Volkswagen is preparing what would be the largest restructuring in its 89-year history, according to multiple reports. Chief Executive Oliver Blume aims to cut up to 100,000 jobs and end production at four plants, twice the number of cuts previously expected, and to reduce planned investment by about 15 percent to just over 130 billion euros over five years. The targeted sites are said to include factories in Hanover, Zwickau and Emden, along with an Audi plant in Neckarsulm.
The reported scale of the cuts amounts to roughly 15 percent of the group's global workforce of about 667,000, close to 43 percent of which is in Germany. The Financial Times reported the restructuring follows the sale of Volkswagen's marine engines unit to the US private equity firm Bain and a broader plan to split off the core brand. Israeli business coverage framed the move as a response to competition from China, the transition to electric vehicles and pressure on margins.
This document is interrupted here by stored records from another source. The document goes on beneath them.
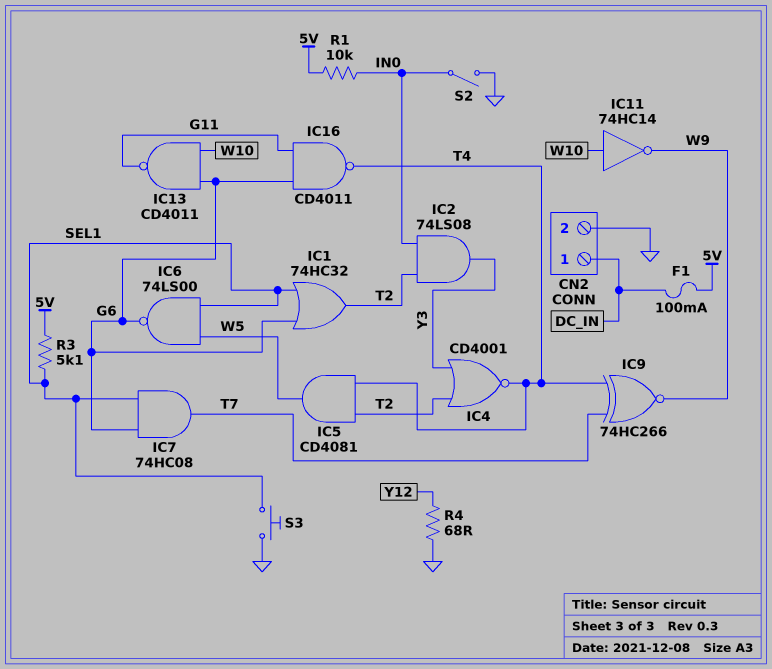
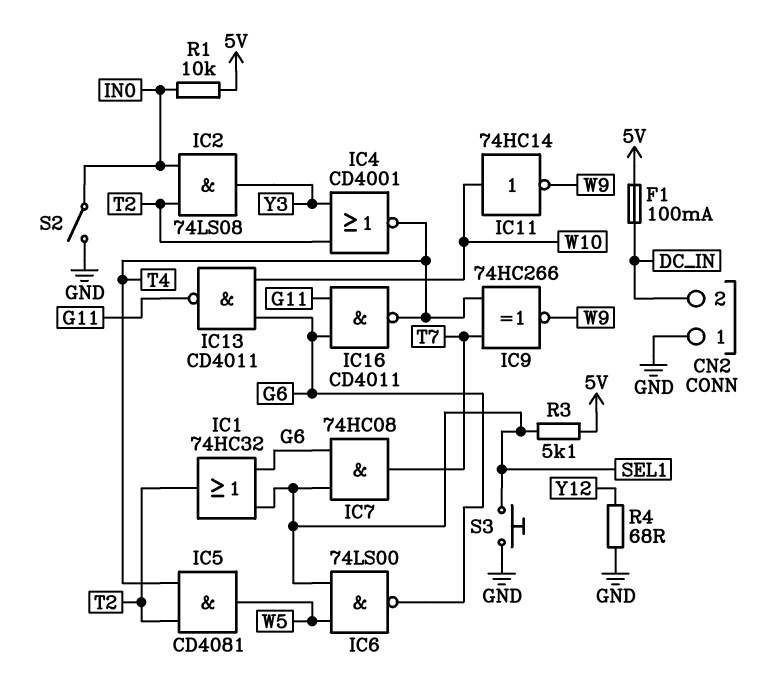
CN2 pin 1: DC_IN -> GND
CN2 pin 2: GND -> DC_IN

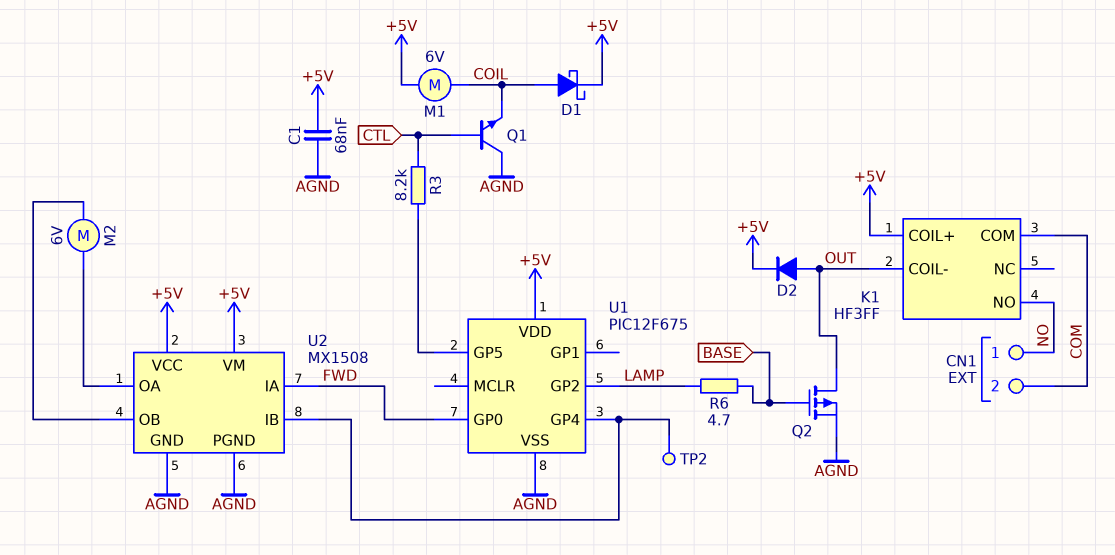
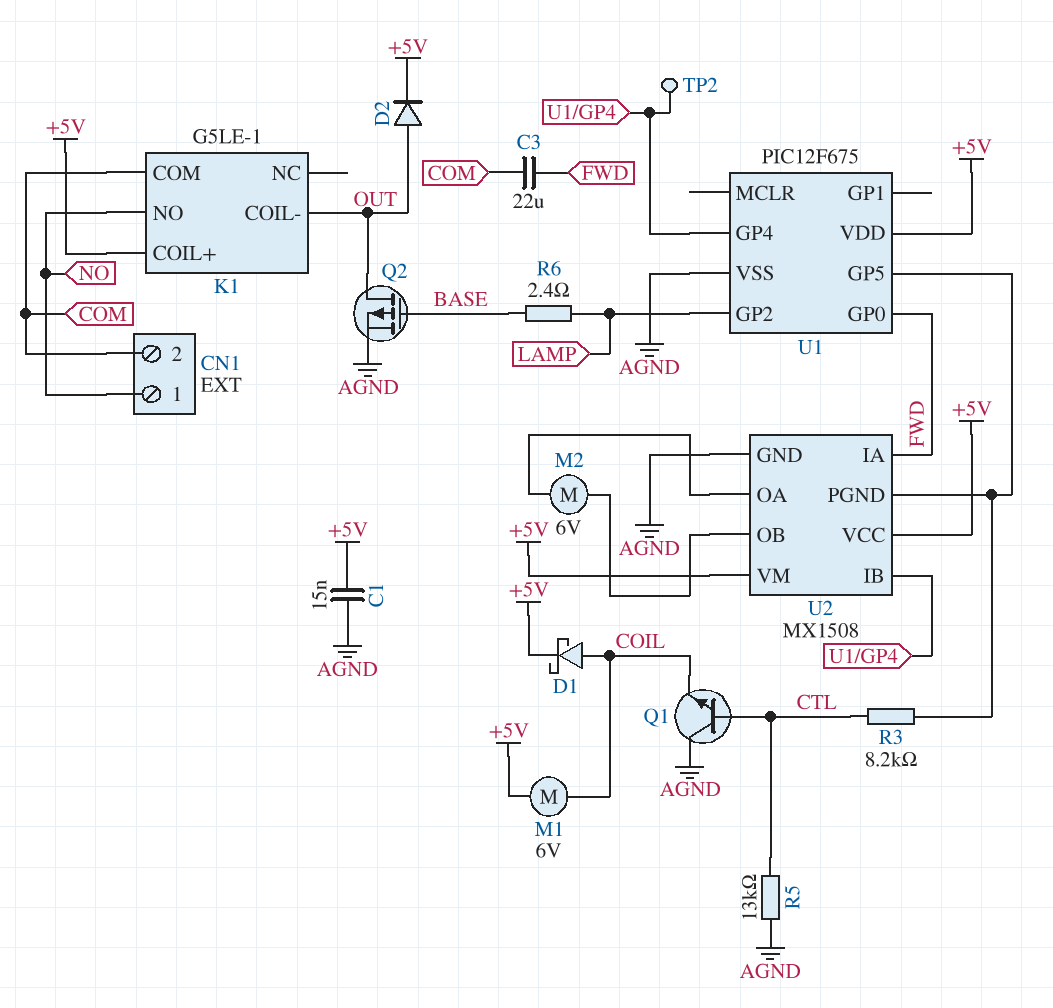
C1: 68nF (+5V, AGND) -> 15nF (+5V, AGND)
C3: none -> 22uF (COM, FWD)
K1: HF3FF -> G5LE-1
R5: none -> 13k (AGND, CTL)
R6: 4.7 (BASE, LAMP) -> 2.4 (BASE, LAMP)
U2 pin PGND: AGND -> U1/GP5

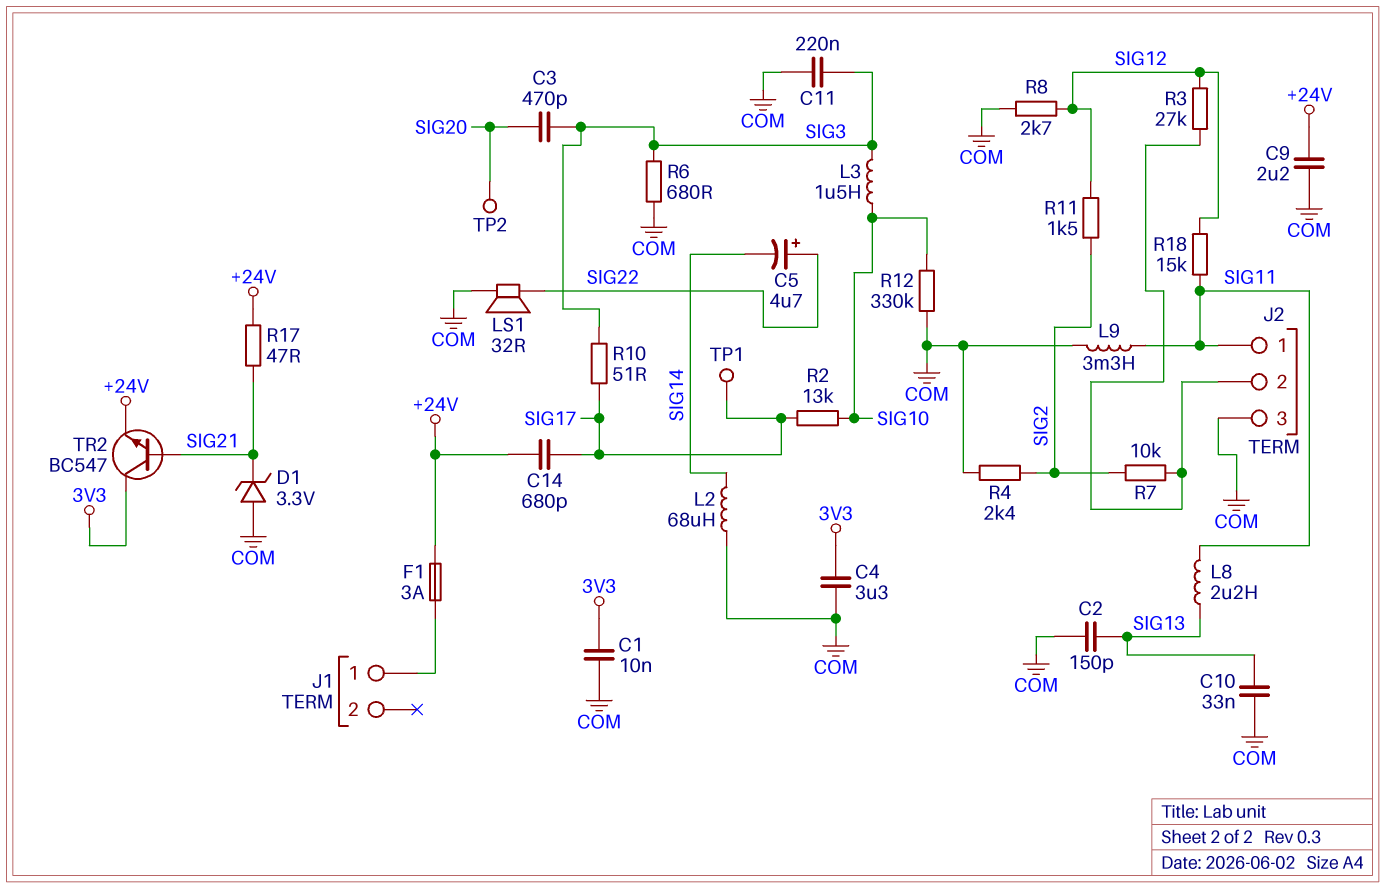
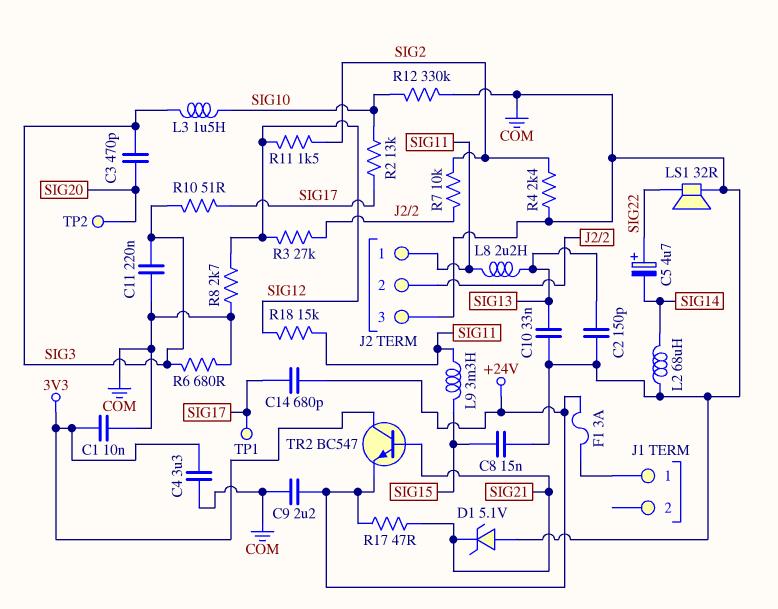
C8: none -> 15nF (COM, SIG15)
D1: zener 3.3V (A COM, K SIG21) -> zener 5.1V (A COM, K SIG21)
L9: 3.3mH (COM, SIG11) -> 3.3mH (SIG11, SIG15)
Volkswagen's works council and the IG Metall union said they would resist the plan, warning that they would oppose it by every available means. The proposals would go beyond an existing program to cut 50,000 jobs and would test a 2024 agreement that ruled out German plant closures this decade.
Part of a tracked trend
Europe's Industrial Base Contracts
High energy costs, a costly electric transition and Chinese competition force Europe's legacy manufacturers into repeated, structural downsizing, steadily eroding the continent's industrial employment and output.
What this means
Volkswagen is the clearest case yet of a European industrial champion confronting a cost structure suited to conditions that no longer apply: expensive energy, a slow and capital-intensive shift to electric vehicles, and Chinese competitors selling cheaper cars. The size of the proposed cuts signals that the adjustment is structural rather than cyclical, with consequences for German employment, supplier networks and the euro-area industrial economy.
What to watch
- Whether IG Metall and the works council can block or dilute the plan, which would determine how quickly European manufacturers can actually reduce excess capacity.
- The pace of Chinese electric-vehicle market share gains in Europe, the underlying pressure forcing the restructuring.
- Whether other German industrial groups announce similar cuts, which would mark a broader contraction in Europe's manufacturing base.
Observations to monitor, not financial advice.